He’s self-publishing superstar Hugh Howey, whose Wool books about people living in underground silos have taken off like wildfire. He published a report awhile ago (and alas, I’m playing catchup here) claiming, among other things, that books released from the Big Five Publishers tend to be priced higher and yet be reviewed more negatively than average:
Note the shortest bar in one graph correlates to the tallest in the other. Is it possible that price impacts a book’s rating? Think about two meals you might have: one is a steak dinner for $10; the other is a steak dinner that costs four times as much. An average experience from both meals could result in a 4-star for the $10 steak but a 1-star for the $40 steak. That’s because overall customer satisfaction is a ratio between value received and amount spent. As someone who reads both self-published and traditionally published works, I can tell you that it’s getting harder and harder to tell the difference between the two. Most readers don’t know and don’t care how the books they read are published. They just know if they liked the story and how much they paid. If they’re paying twice as much for traditionally published books, which experience will they rate higher? The one with better bang for the buck.

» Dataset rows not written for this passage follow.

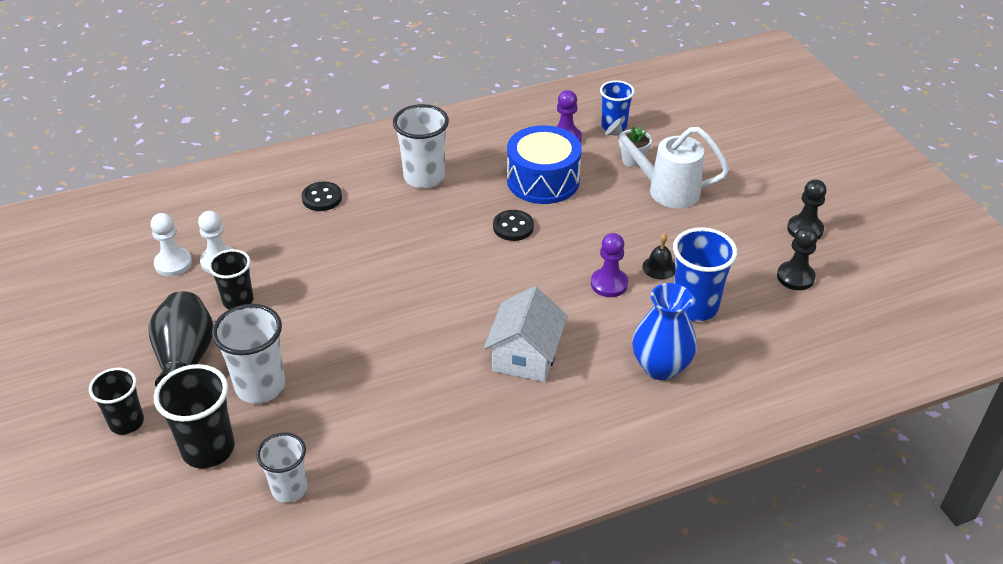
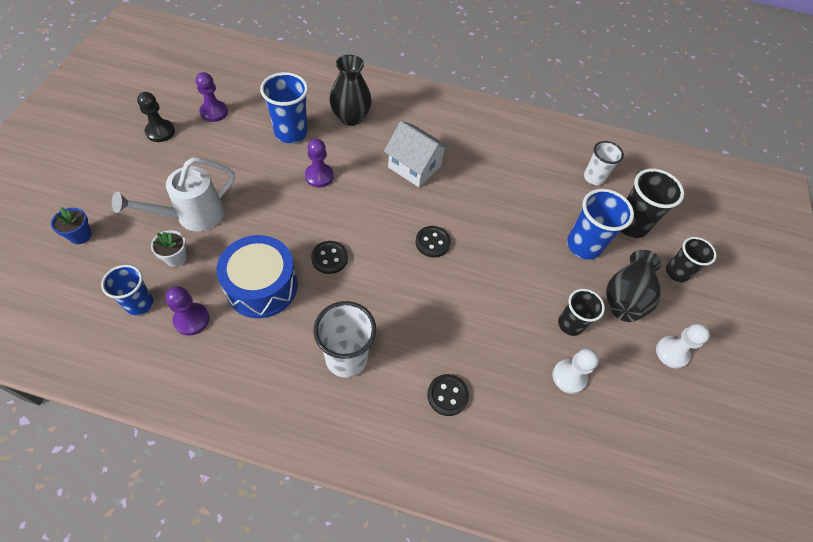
camera: 150 degrees left, 15 degrees up
white pawn [151,213,192,276] -> white pawn moved to [656,324,710,369]
white cup [212,304,285,404] -> blue cup [567,189,634,260]
white house [484,286,568,382] -> white house turned 75 degrees clockwise [384,121,450,187]
white watering can [605,118,729,208] -> white watering can turned 90 degrees clockwise [112,158,235,231]
blue vase [632,283,697,380] -> black vase [329,55,372,126]
black bell [642,233,675,280] -> none
black pawn [777,226,818,290] -> purple pawn [196,72,228,122]
none -> blue flower pot [51,207,92,244]
none -> black button [416,226,451,258]

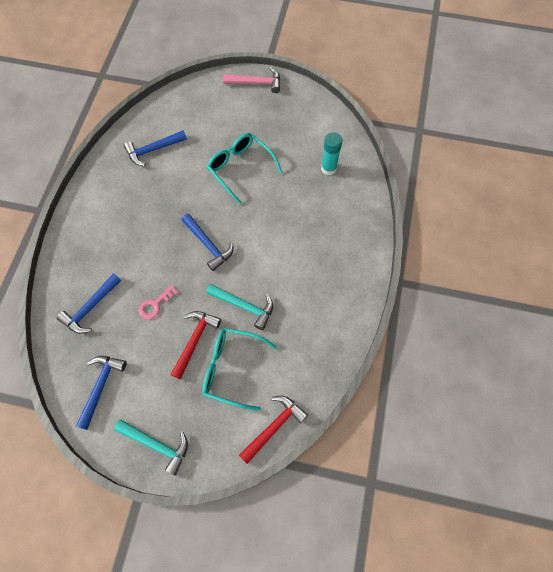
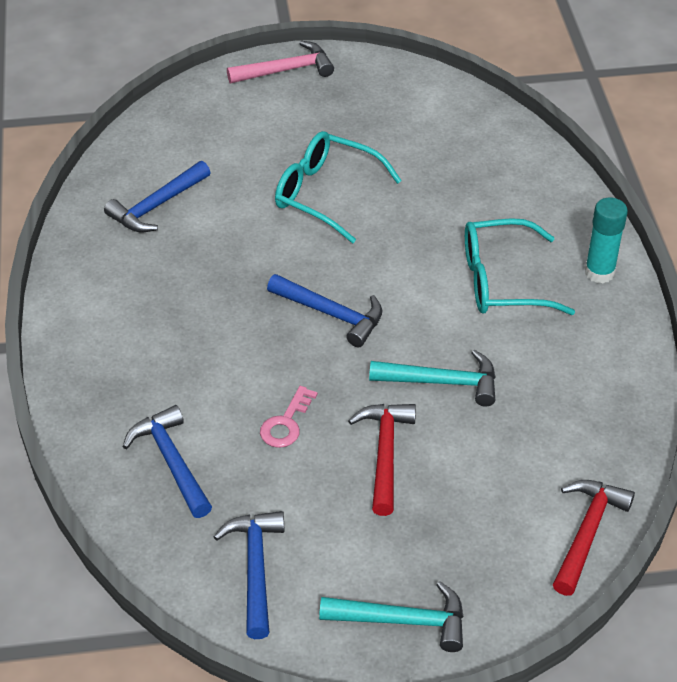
camera: 20 degrees left, 20 degrees down
blue hammer [57,274,121,334] -> blue hammer turned 135 degrees clockwise [123,405,212,518]
turquoise glasses [202,328,277,411] -> turquoise glasses moved to [465,218,575,315]
turquoise glue stick [321,132,342,175] -> turquoise glue stick moved to [585,197,628,283]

– Hugh Howey, “The 7 K Report”, AuthorEarnings.com
What say you, reader? Personally, I think he might be on to something. For a ten buck steak, I won’t be too annoyed if there’s a lot of fat and gristle. For a forty buck steak, that had better be the most succulently juicy and tender, mouth watering, flavorful to die for steak I have ever tasted, or gosh darn it, someone’s going to get an ear full out of me!
Now, I tend to criticize everything, even when it is information I want to be accurate, such as Howey’s report. It’s just my cynical mind at play. Give me two differing points of view, and I can tell you in great detail how both sides are wrong and right at the same time. It’s a gift. Or a curse. I haven’t decided yet.
My gut reaction says, – “Well, everyone knows the James Patterson (Or Insert Favorite Big Publishing Author Here) Steakhouse because it is hustling and bustling every night. Therefore, more people are in and out of that steakhouse, and therefore, just by the sheer volume of business that steakhouse does, that steakhouse is more likely to get more negative reviews just through the sheer law of averages that if more people are eating your steak, then the number of people who don’t like it will be on the rise. Meanwhile, the nice folks at “Indie Author Hole in the Wall Steakhouse,” may have a very have a very tasty and reasonably priced steak, but the steakhouse is in a back alley, off the beaten path, and there’s very little walk-in traffic since it is not near a busy street. Ergo, fewer people eating there=fewer people to say they didn’t like the steak.”
But then I catch myself and note that in fact, Howey’s report does claim to be taking statistics from bestsellers. In other words, when he’s comparing Indie Authors to Big Publishers, he’s looking at Indies who have had some success, i.e., Indie Steakhouse Owners who have managed to put up a big neon sign on their back alley steak house that says, “COME ON IN, THE STEAK IS FINE!”
I don’t know. I’m not a numbers person. I’m just giving you my take on Howey’s report. I could be wrong. I could be right. I don’t even know what I think about it so I don’t even know what I’m trying to say.
But personally, as a prospective self-publisher, I hope he’s right.
Unless the Big Five sign me up, in which case, I hope he’s wrong.
See that fence? I’m playing both sides!